George Carlin’s estate sues over AI-generated comedy special

George Carlin’s estate has filed a lawsuit against the makers of an hour-long comedy special featuring an AI replica of the comedian, as reported by NBC News. The late comedian’s estate, including his daughter Kelly Carlin, filed the suit in a Los Angeles federal court last night. It claims the online media company that posted the video, Dudesy, violated the performer’s right to publicity and infringed on a copyright.

The video’s called “George Carlin: I’m Glad I’m Dead” and features an hour of new “material” by the comedian, who died in 2008. As AI replications go, it’s certainly not going to break any records. It’s audio only and, honestly, doesn’t even sound that much like Carlin. It sounds like a below average impression of the comedian. Also, it’s very, very bad. Carlin had an extremely unique voice and this video is mostly basic punchlines you can see coming from a mile away. There’s very little outlandish wordplay. There’s no righteous fury. There are, however, a lot of jokes comparing Donald Trump to poop.

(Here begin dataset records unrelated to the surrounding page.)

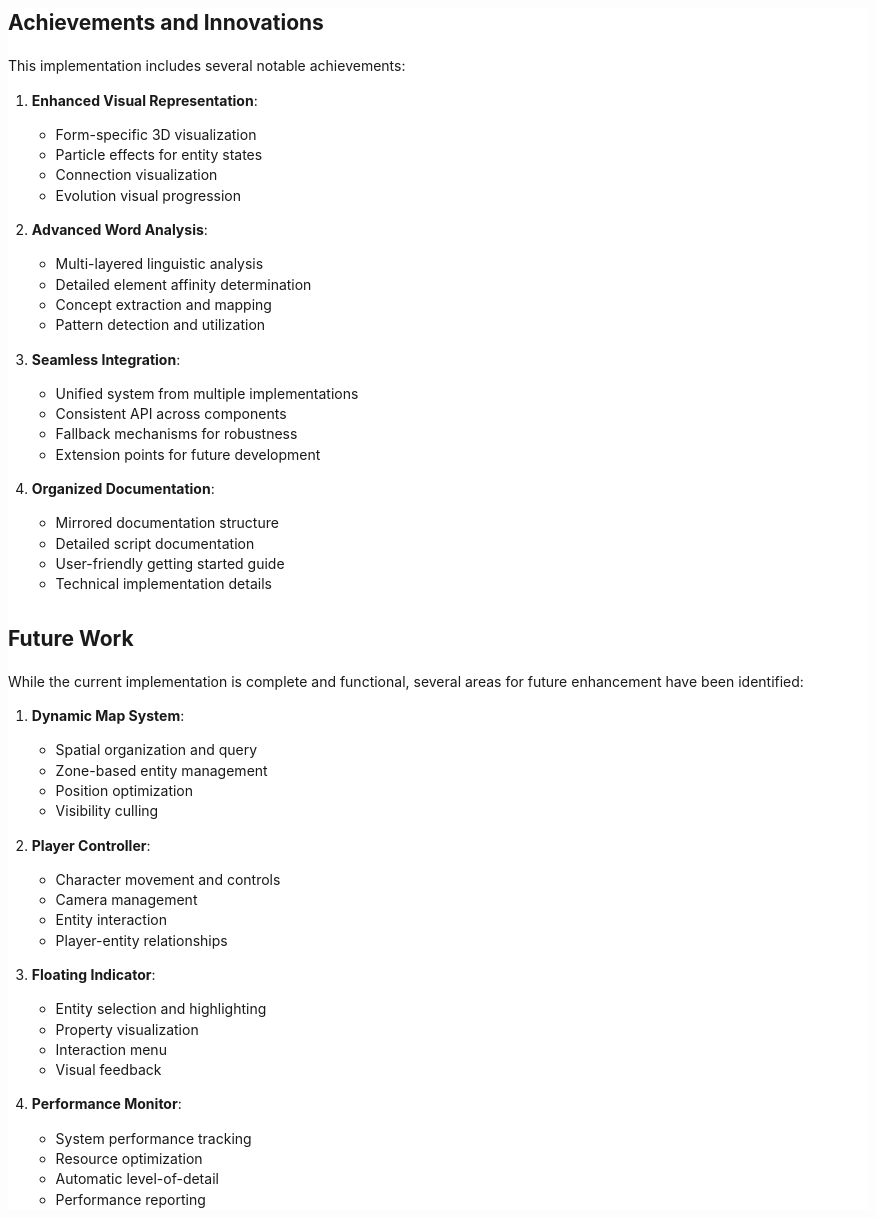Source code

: ## Achievements and Innovations

This implementation includes several notable achievements:

1. **Enhanced Visual Representation**:
   - Form-specific 3D visualization
   - Particle effects for entity states
   - Connection visualization
   - Evolution visual progression

2. **Advanced Word Analysis**:
   - Multi-layered linguistic analysis
   - Detailed element affinity determination
   - Concept extraction and mapping
   - Pattern detection and utilization

3. **Seamless Integration**:
   - Unified system from multiple implementations
   - Consistent API across components
   - Fallback mechanisms for robustness
   - Extension points for future development

4. **Organized Documentation**:
   - Mirrored documentation structure
   - Detailed script documentation
   - User-friendly getting started guide
   - Technical implementation details

## Future Work

While the current implementation is complete and functional, several areas for future enhancement have been identified:

1. **Dynamic Map System**:
   - Spatial organization and query
   - Zone-based entity management
   - Position optimization
   - Visibility culling

2. **Player Controller**:
   - Character movement and controls
   - Camera management
   - Entity interaction
   - Player-entity relationships

3. **Floating Indicator**:
   - Entity selection and highlighting
   - Property visualization
   - Interaction menu
   - Visual feedback

4. **Performance Monitor**:
   - System performance tracking
   - Resource optimization
   - Automatic level-of-detail
   - Performance reporting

“I understand and share the desire for more George Carlin. I, too, want more time with my father. But it is ridiculous to proclaim he has been ‘resurrected’ with AI,” Kelly Carlin wrote in a statement. She went on to write that the Carlin in that video is a “poorly-executed facsimile cobbled together by unscrupulous individuals.”

The estate’s attorney, Josh Schiller, went on to warn that AI risked becoming “a tool that allows bad-faith actors to replace creative expression, to exploit the already existing work of creators, and to get rich at the expense of others.”

Dudesey, the channel that created and posted the video, is actually run by the popular comedian Will Sasso and author Chad Kultgen. They didn’t write the material here. The AI was trained on thousands of hours of Carlin routines to create the facsimile, according to a report by NPR. Sasso and Kultgen are, however, named in the suit. The pair behind Dudesy liken the AI-created Carlin to an impressionist who impersonates a public figure.

Sasso suggested in a podcast last week that the AI version was no replacement for the real thing, going on to say that it was “interesting how heated people get about it.” The lawsuit calls the video a “piece of computer-generated click-bait which detracts from the value of Carlin’s comedic works and harms his reputation.”

The complaint seeks unspecified damages and the immediate removal of “any video or audio copies” of the hour-long special. So, if you’re curious to hear a pretty bad Carlin impression make obvious jokes about Taylor Swift, you had better get on that while you have the chance.

Of course, this is just the latest salvo in the ongoing war between AI algorithms and humans that create works of value. This issue was at the very heart of last year’s Hollywood writers’ strike and the recent spate of AI-created celebrities used to scam consumers. This is just the beginning. It’s an election year, after all, and bad actors have already used an AI replication of President Biden’s voice to urge New Hampshire residents not to vote in last week’s primary.